The Biden administration’s proposals to expand a summer food program for school-age children and to encourage schools in high-poverty areas to provide meals for free to all students would add an average $4 billion a year to the cost of USDA’s child nutrition programs. Headlined by school lunch, the child nutrition programs, are estimated to cost $25.2 billion this fiscal year so the Biden package would be 16 percent increase, according to budget data.
Expansion of the Summer EBT program would cost $17.3 billion and greater participation in the Community Eligibility Provision would cost $25.8 billion for a combined $44.1 billion over a decade, said the USDA’s budget book. It was one of the first times a price tag has been attached to the initiatives.

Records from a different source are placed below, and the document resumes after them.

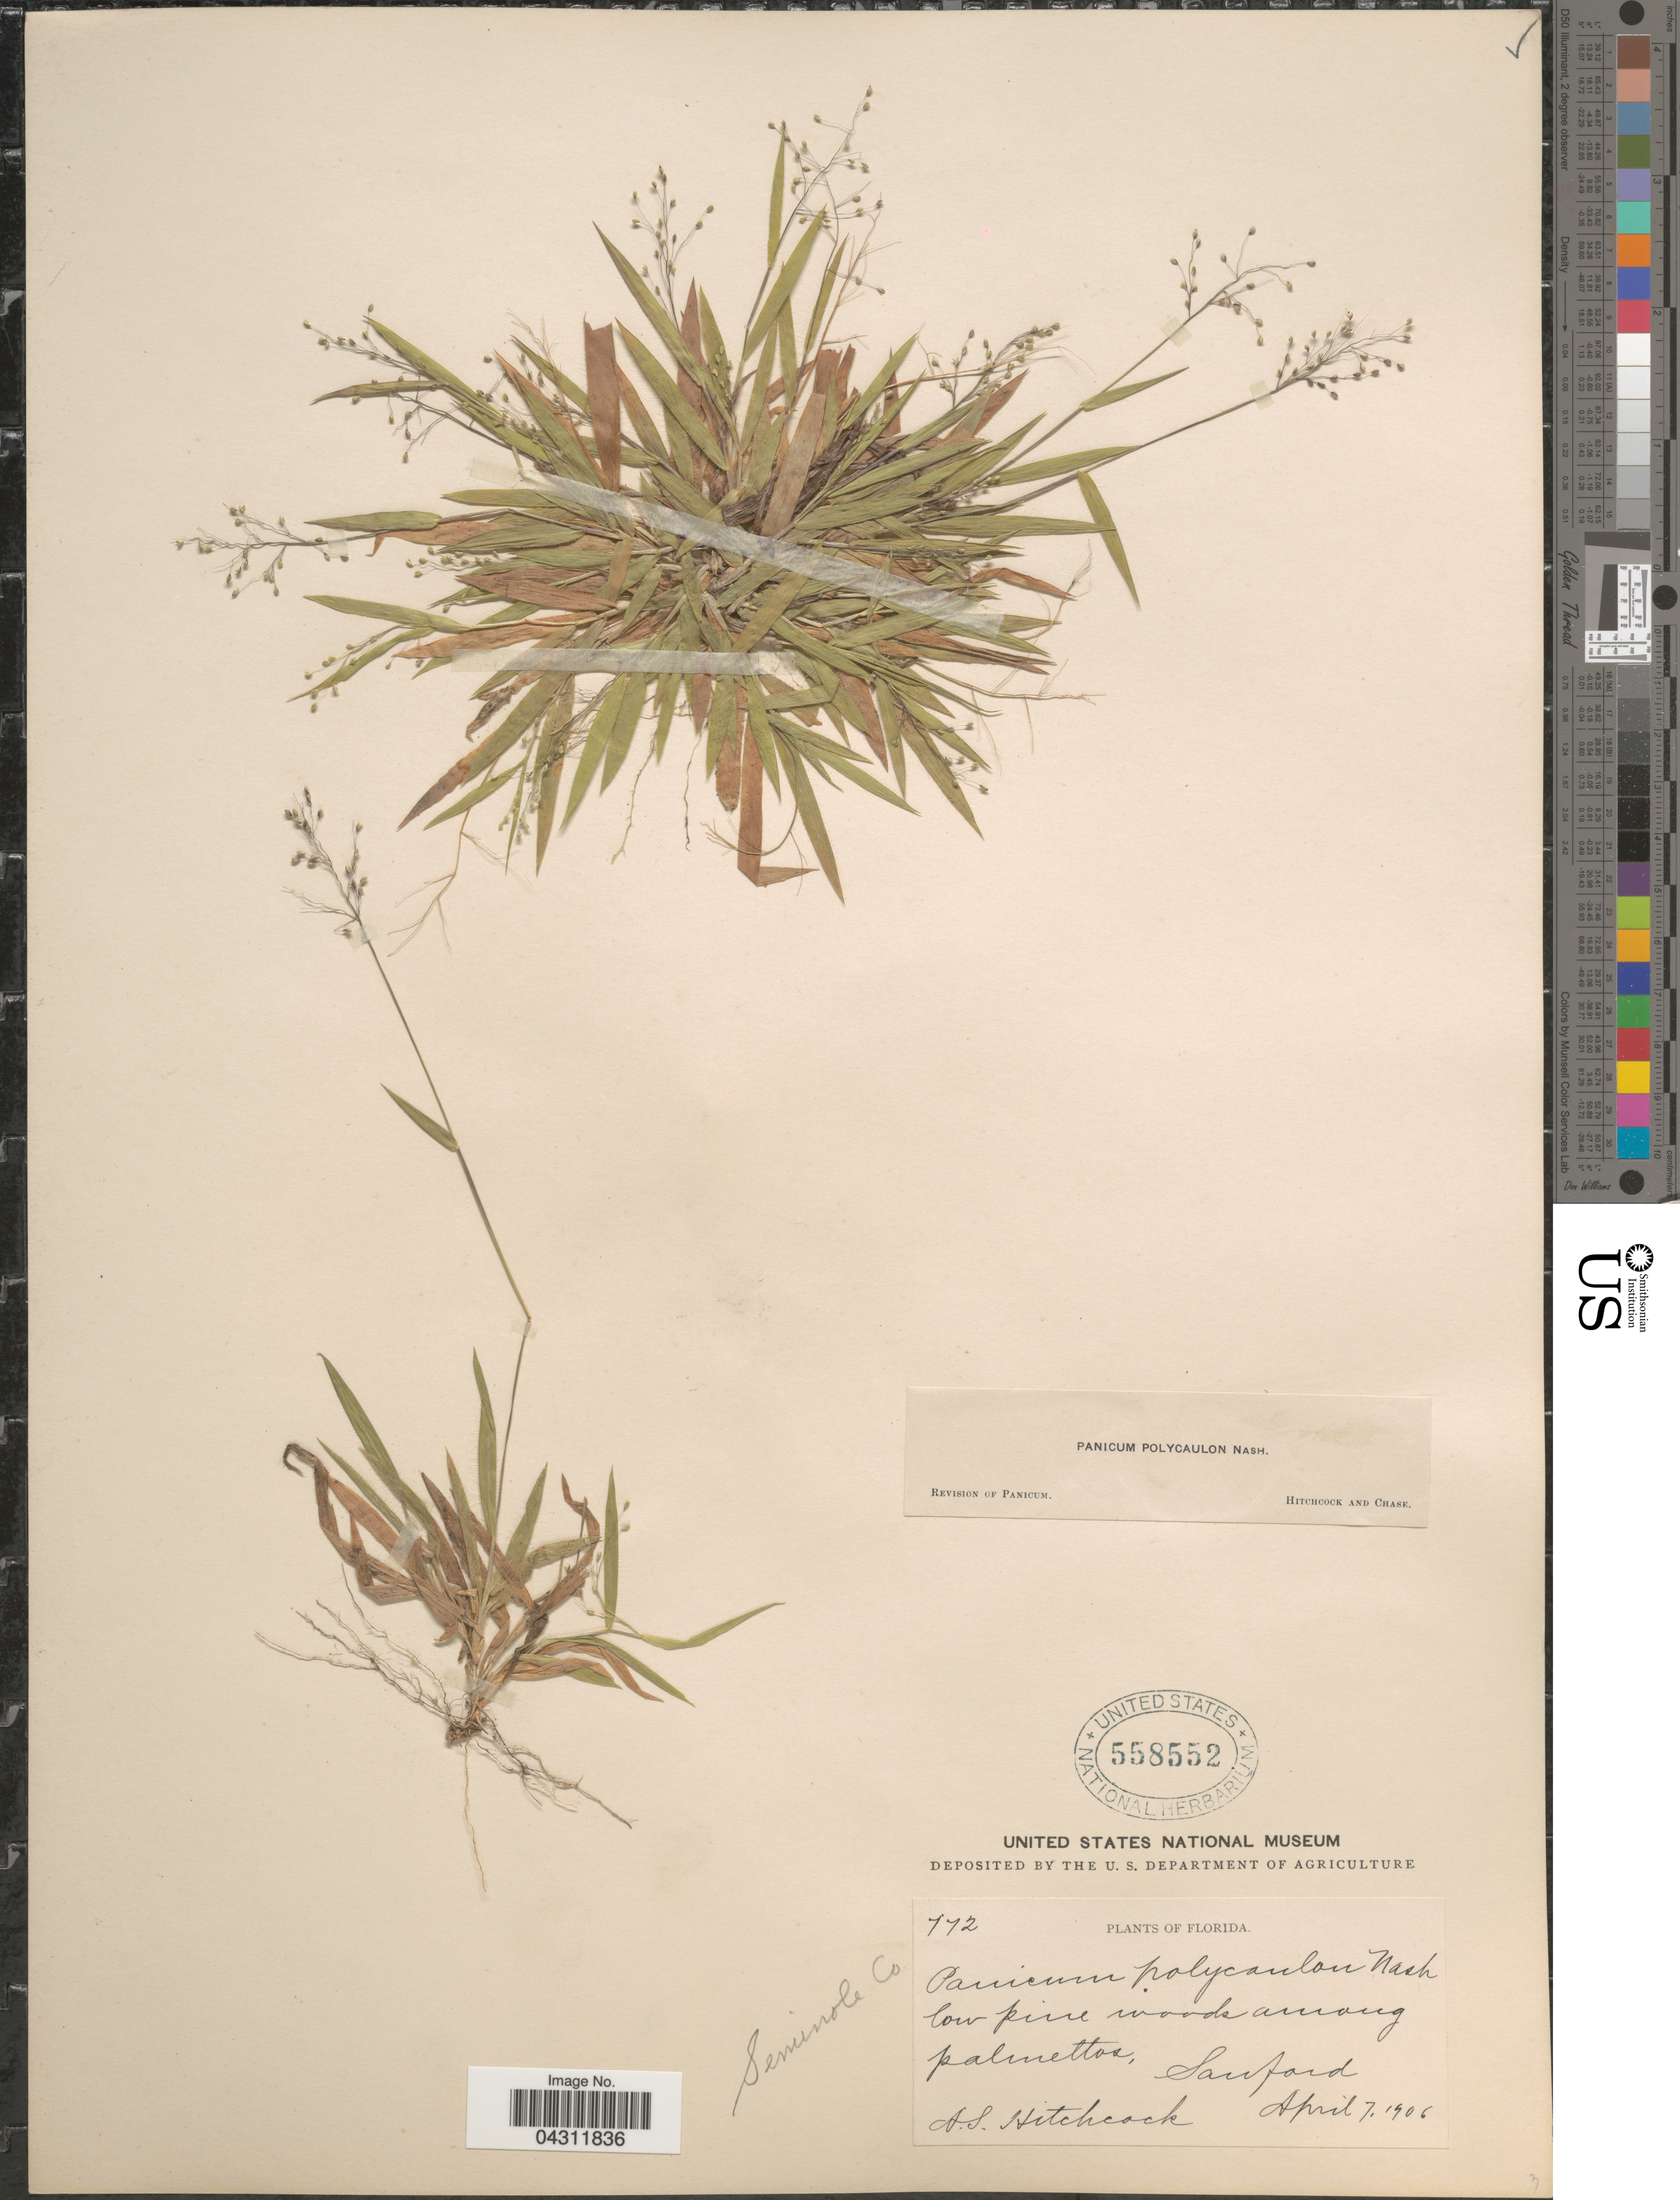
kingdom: Plantae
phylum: Tracheophyta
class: Liliopsida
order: Poales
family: Poaceae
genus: Dichanthelium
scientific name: Dichanthelium strigosum var. glabrescens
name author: (Griseb.) Freckmann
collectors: A. S. Hitchcock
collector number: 772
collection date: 1906-04-07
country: United States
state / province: Florida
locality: Sanford. Seminole Co.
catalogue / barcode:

Hunger rates have improved since the worst of the pandemic but food hardship remains above pre-pandemic levels in households with children, said Zoe Neuberger of the think tank Center for Budget and Policy Priorities. “Let’s get these and other important provisions in the president’s budget enacted to help ensure that low-income children get enough nutritious food every day of the year,” she said on social media following release of Biden’s budget package on Friday.
Because the pandemic disrupted teaching in the classroom, the USDA has given schools permission to serve meals for free to all students through the 2021-22 academic year and it will provide so-called P-EBT assistance to low-income families with school-age children during the summer. Democratic lawmakers filed companion House and Senate bills last week to make EBT benefits available to low-income children whenever schools are closed, including winter or for remote instruction.
Enrollment in the premiere U.S. anti-hunger program, the Supplemental Nutrition Assistance Program, was forecast at 45.4 million people during fiscal 2022, the highest average since 45.8 million in 2015. Participation was forecast at 43.9 million this year. It was 35.7 million during fiscal 2019, before the pandemic.
“SNAP will continue to respond to economic need,” said the USDA, noting that participation typically crests after the peak of an economic crisis. “While participation is expected to increase, the overall cost of the program is expected to decrease” with the expiration of emergency assistance, such as the temporary 15 percent increase in benefits. The average benefit is expected to be $164 per person per month in fiscal 2022, a decrease of $23 this year.
The administration put its emphasis on expansion of child nutrition programs, hoping to convert stopgap measures such as summertime P-EBT into permanent changes. The last overhaul of child nutrition was in 2010. Lawmakers hope to update the programs later this year or in 2022, despite repeated deadlocks in recent years.
“School meals are one of the most powerful tools for promoting health and ensuring nutrition security among children, which is why the president’s plan will expand free meals in high-poverty schools, with a particular focus on elementary schools so kids start on the right path from an early age,” said the USDA in discussing the proposed expansion of the Community Eligibility Provision.
Similarly, the proposed expansion of the Summer EBT program, would help low-income parents buy groceries for their school-age children, would reduce food insecurity when school is not in session, said the USDA. Less than 1 in 5 eligible children — those who qualify for free or reduced-price meals at school — get meals through the existing summer food programs.